Surface or Subsurface Applications
[0056] According to an embodiment, methods are provided for
breaking the viscosity of a fluid having an apparent viscosity
greater than 5 cP, wherein the viscous fluid comprises a
multi-chain polysaccharide in water. The method includes the step
of contacting the viscous fluid with: (i) one or more water-soluble
persulfates; and (ii) one or more strong bases. Preferably, the
step of contacting is at one or more temperatures less than
150.degree. F. More preferably, the step of contacting is at one or
more temperatures less than 100.degree. F.
[0057] The methods are useful at very low temperatures, wherein the
step of contacting is at one or more temperatures less than
90.degree. F. Most preferably, the step of contacting is at one or
more temperatures less than 80.degree. F.
[0058] As discussed in more detail, the methods are useful in
several applications, including, for example, treating of flow-back
water, unused treatment fluid, pipeline cleaning, etc.
[0059] Preferably, the step of contacting further involves mixing.
The mixing can be by any convenient technique.
[0060] The one or more water-soluble persulfates can be used in any
convenient form, such as solid particulate or pre-dissolved in an
aqueous solution. Similarly, the one or more strong bases can be
used in any convenient form, such as solid particulate or
pre-dissolved in an aqueous solution.
[0061] Preferably, the step of contacting does not dilute the fluid
more than 10 percent by volume. More preferably, the step of
contacting does not dilute the fluid more than 5 percent by
volume.
[0062] The fluid to be broken can be of various sources or types.
Most commonly, it is expected that the fluid to be broken will be
one in which the continuous phase of the fluid comprises the
multi-chain polysaccharide in water. Advantageously, the water the
water can be a brine.
[0063] In an embodiment, the multi-chain polysaccharide is in at
least a sufficient concentration in the water such that the fluid
to be broken has a viscosity greater than 5 cP. Preferably, the
apparent viscosity of the fluid to be broken is greater than about
10 cP. More preferably, the apparent viscosity of the fluid to be
broken is in the range of about 10 cP to about 50 cP. For example,
a fluid of 20 lb/Mgal xanthan in tap water shows 10 cP apparent
viscosity as measured with a Fann 35 viscometer at 300 rpm (511
sec-1 shear rate).
[0064] In an embodiment, the multi-chain polysaccharide is
xanthan.
[0065] Preferably, the one or more persulfates are in a weight
ratio of at least 0.5 to 1 of the multi-chain polysaccharide in the
fluid. In another embodiment, the one or more persulfates are in a
concentration of at least 30 lb/Mgal of the viscous fluid.
[0066] Preferably, the one or more persulfates are selected from
the group consisting of sodium persulfate, potassium persulfate,
ammonium persulfate, and any combination thereof. More preferably,
the one or more persulfates are selected from the group consisting
of sodium, potassium persulfate, and any combination thereof.
[0067] In an embodiment, the one or more strong bases are in a mole
ratio based on hydroxide of at least 0.5 to 1 of the one or more
persulfates.

### ACTIVITY 1
In the patent excerpt, below what temperature is the contacting step most preferably carried out?
### ACTIVITY 2
List every persulfate named in the patent excerpt's broader preferred group in paragraph [0066].
### ACTIVITY 3
Carry on the patent excerpt from the point where it stops.

### STUDY MATERIAL

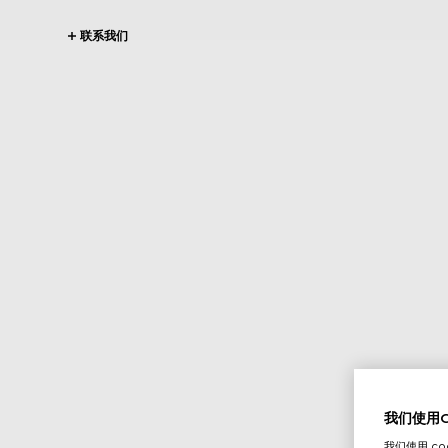
联系我们
我们使用Co
我们使用 c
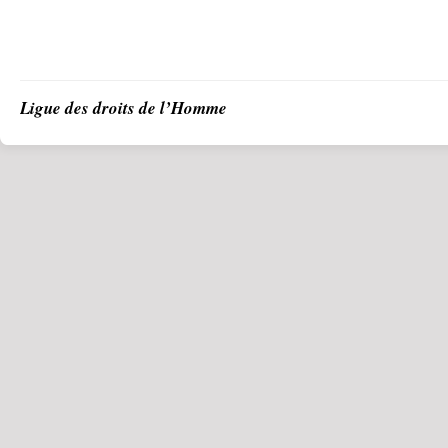
Ligue des droits de l’Homme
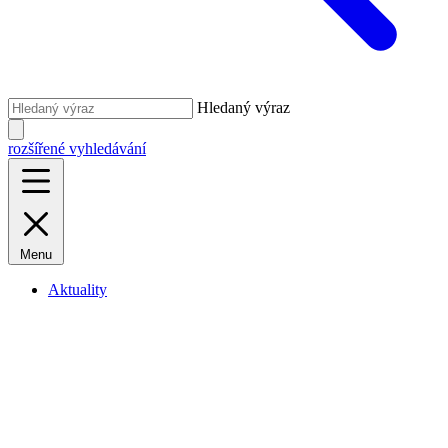
Hledaný výraz
rozšířené vyhledávání
Menu
Aktuality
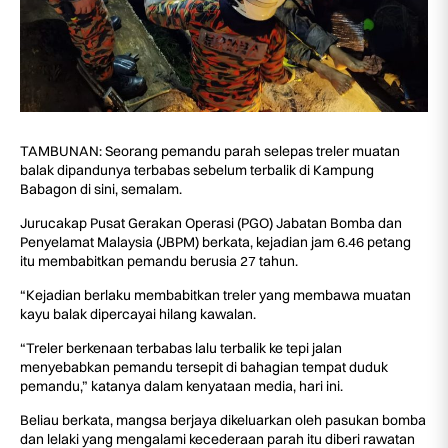
TAMBUNAN: Seorang pemandu parah selepas treler muatan
balak dipandunya terbabas sebelum terbalik di Kampung
Babagon di sini, semalam.
Jurucakap Pusat Gerakan Operasi (PGO) Jabatan Bomba dan
Penyelamat Malaysia (JBPM) berkata, kejadian jam 6.46 petang
itu membabitkan pemandu berusia 27 tahun.
“Kejadian berlaku membabitkan treler yang membawa muatan
kayu balak dipercayai hilang kawalan.
“Treler berkenaan terbabas lalu terbalik ke tepi jalan
menyebabkan pemandu tersepit di bahagian tempat duduk
pemandu,” katanya dalam kenyataan media, hari ini.
Beliau berkata, mangsa berjaya dikeluarkan oleh pasukan bomba
dan lelaki yang mengalami kecederaan parah itu diberi rawatan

### EXERCISE RESULT 1
Below 80°F.

### EXERCISE RESULT 2
Sodium persulfate, potassium persulfate, and ammonium persulfate.

### EXERCISE RESULT 3
[0068] Preferably, the one or more strong bases are selected from
the group consisting of sodium hydroxide, potassium hydroxide,
sodium carbonate, potassium carbonate and any combination thereof.
Most preferably, the one or more strong bases are selected from the
group consisting of sodium hydroxide, potassium hydroxide, and any
combination thereof.
Delayed Break in Well Fluid Application
[0069] According to another embodiment, methods are provided of
treating a well, wherein the methods include the steps of: (a)
forming a treatment fluid comprising: (i) water; and (ii) one or
more multi-chain polysaccharides, wherein the multi-chain
polysaccharides are in at least a sufficient concentration in the
water such that the first treatment fluid has a viscosity of at
least 5 cP; (iii) one or more persulfates; and (iv) one or more
strong bases; and (b) introducing the treatment fluid into the well
and directing the treatment fluid to a portion of the well.
Preferably, the portion of the well has a design temperature less
than 150.degree. F. More preferably, the portion of the well has a
design temperature less than 100.degree. F.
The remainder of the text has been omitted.